Scholars frequently organize definitions into five categories: Persuasive, Precising, Theoretical, Lexical, and Stipulative. The last two are of interest to the mathematics teacher and student. A common name for a lexical definition is an **extracted** definition because it is extracted from common actual usage. Extracted definitions have a truth value—they can be true or false. Definitions familiar to beginning students are generally extracted definitions.

Definitions used in mathematics are very different. Definitions in mathematics are always **stipulative** definitions. They are stipulative in the sense that they specify usage rather than report usage. Stipulative definitions do not have a truth value. They are neither true nor false—they just are! Beginning students are generally completely unfamiliar with stipulative definitions.
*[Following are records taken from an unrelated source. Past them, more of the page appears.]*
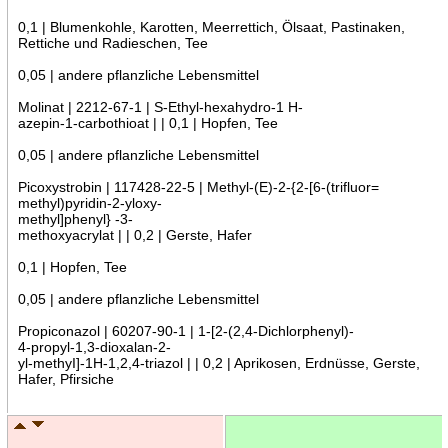
0,1 | Blumenkohle, Karotten, Meerrettich, Ölsaat, Pastinaken,
Rettiche und Radieschen, Tee
0,05 | andere pflanzliche Lebensmittel
Molinat | 2212-67-1 | S-Ethyl-hexahydro-1 H-
azepin-1-carbothioat | | 0,1 | Hopfen, Tee
0,05 | andere pflanzliche Lebensmittel
Picoxystrobin | 117428-22-5 | Methyl-(E)-2-{2-[6-(trifluor=
methyl)pyridin-2-yloxy-
methyl]phenyl} -3-
methoxyacrylat | | 0,2 | Gerste, Hafer
0,1 | Hopfen, Tee
0,05 | andere pflanzliche Lebensmittel
Propiconazol | 60207-90-1 | 1-[2-(2,4-Dichlorphenyl)-
4-propyl-1,3-dioxalan-2-
yl-methyI]-1H-1,2,4-triazol | | 0,2 | Aprikosen, Erdnüsse, Gerste,
Hafer, Pfirsiche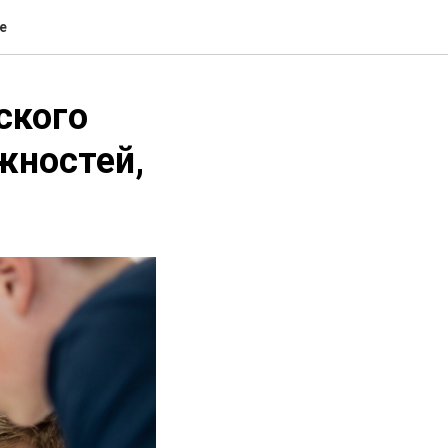
е
ского
жностей,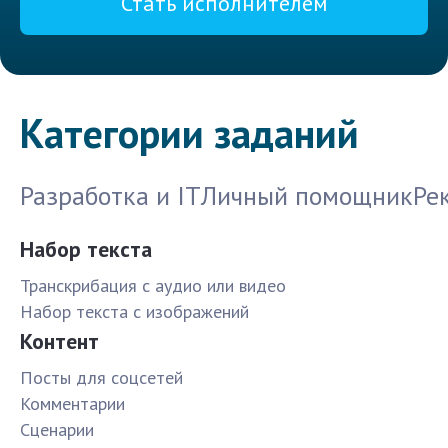
Стать исполнителем
Категории заданий
Разработка и IT
Личный помощник
Ре
Набор текста
Транскрибация с аудио или видео
Набор текста с изображений
Контент
Посты для соцсетей
Комментарии
Сценарии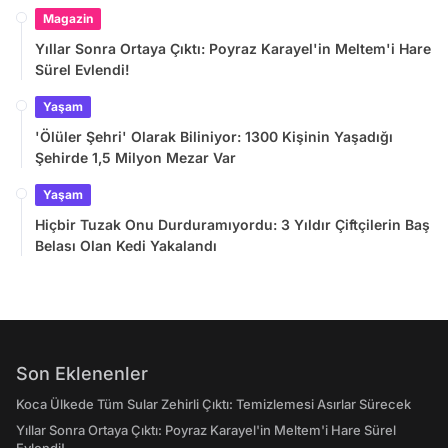
Magazin
Yıllar Sonra Ortaya Çıktı: Poyraz Karayel'in Meltem'i Hare
Sürel Evlendi!
Yaşam
'Ölüler Şehri' Olarak Biliniyor: 1300 Kişinin Yaşadığı
Şehirde 1,5 Milyon Mezar Var
Yaşam
Hiçbir Tuzak Onu Durduramıyordu: 3 Yıldır Çiftçilerin Baş
Belası Olan Kedi Yakalandı
Son Eklenenler
Koca Ülkede Tüm Sular Zehirli Çıktı: Temizlemesi Asırlar Sürecek
Yıllar Sonra Ortaya Çıktı: Poyraz Karayel'in Meltem'i Hare Sürel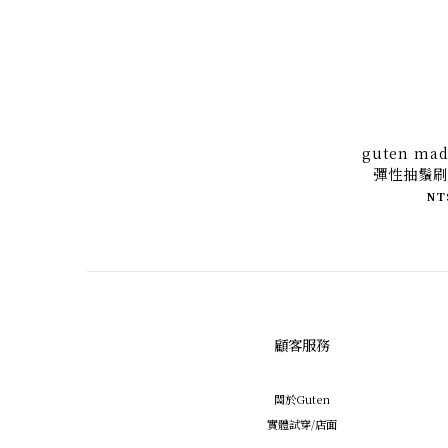
guten m
彈性抽鬚刷
NT
顧客服務
關於Guten
實體試穿/店面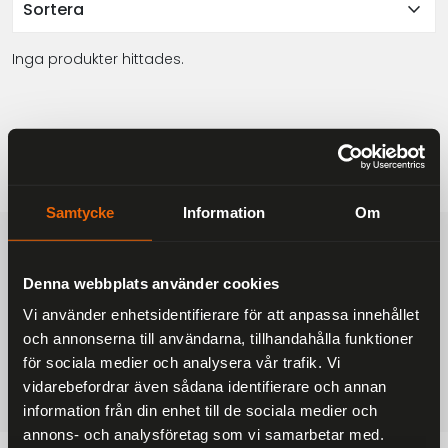
expand_more
Sortera
Inga produkter hittades.
Samtycke
Information
Om
FRAKTFRITT
På alla ordrar över 2000 kr
Denna webbplats använder cookies
1-3 DAGAR LEVERANS
Vi använder enhetsidentifierare för att anpassa innehållet
Inom Sverige med DHL
och annonserna till användarna, tillhandahålla funktioner
SÄKRA BETALNINGAR
för sociala medier och analysera vår trafik. Vi
Betalkort, Klarna eller Swish
vidarebefordrar även sådana identifierare och annan
information från din enhet till de sociala medier och
annons- och analysföretag som vi samarbetar med.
A definition in mathematics does not announce what has been meant by the word in the past or what it commonly means now. Rather it announces (stipulates) what will be meant by the word (or term) in the present work.

Unlike extracted definitions, stipulative definitions cannot be reliably learned by repeated exposure to instances of the definition. They must be memorized.

In normal everyday communication the receiver can use context to gain some understanding of an unfamiliar word. This is not the case with mathematical communication because the only definitions used in mathematics are stipulative (as opposed to lexical). Moreover, the definitions in mathematics are extremely precise. Therefore definitions in mathematics must be memorized to facilitate simple communication.

# Types of Definitions

Share Cognitive Science Implications for Teaching Mathematics

Interesting. It’s the first time I hear of this. Could you give an example of an extracted definition that is true vs an extracted definition that is false?

Pluto is a planet. A false lexical definition.

Pluto is a dwarf planet. A true lexical definition.

A bird is a creature that can fly. A false lexical definition.

A bird is any warm-blooded vertebrate of the class Aves, having a body covered with feathers, forelimbs modified into wings, scaly legs, a beak, and no teeth, and bearing young in a hard-shelled egg. A true lexical definition.

A real number is a rational number. A false lexical definition frequently used by beginning algebra students.

A real number is either a rational number or an irrational number. A true lexical definition.

In mathematics a lexical definition is true or false depending on its comparison with the relevant stipulative definition.

Lexical, or dictionary, definitions are reports of common usage (or usages). Such definitions are said to be reportive (alternatively, reportative) definitions. They are true or false depending on whether they do or do not accurately report common usage.

I have always considered this a philosophical consideration. The false lexical definition rarely occurs because we all try to insure that common usage conforms to reality.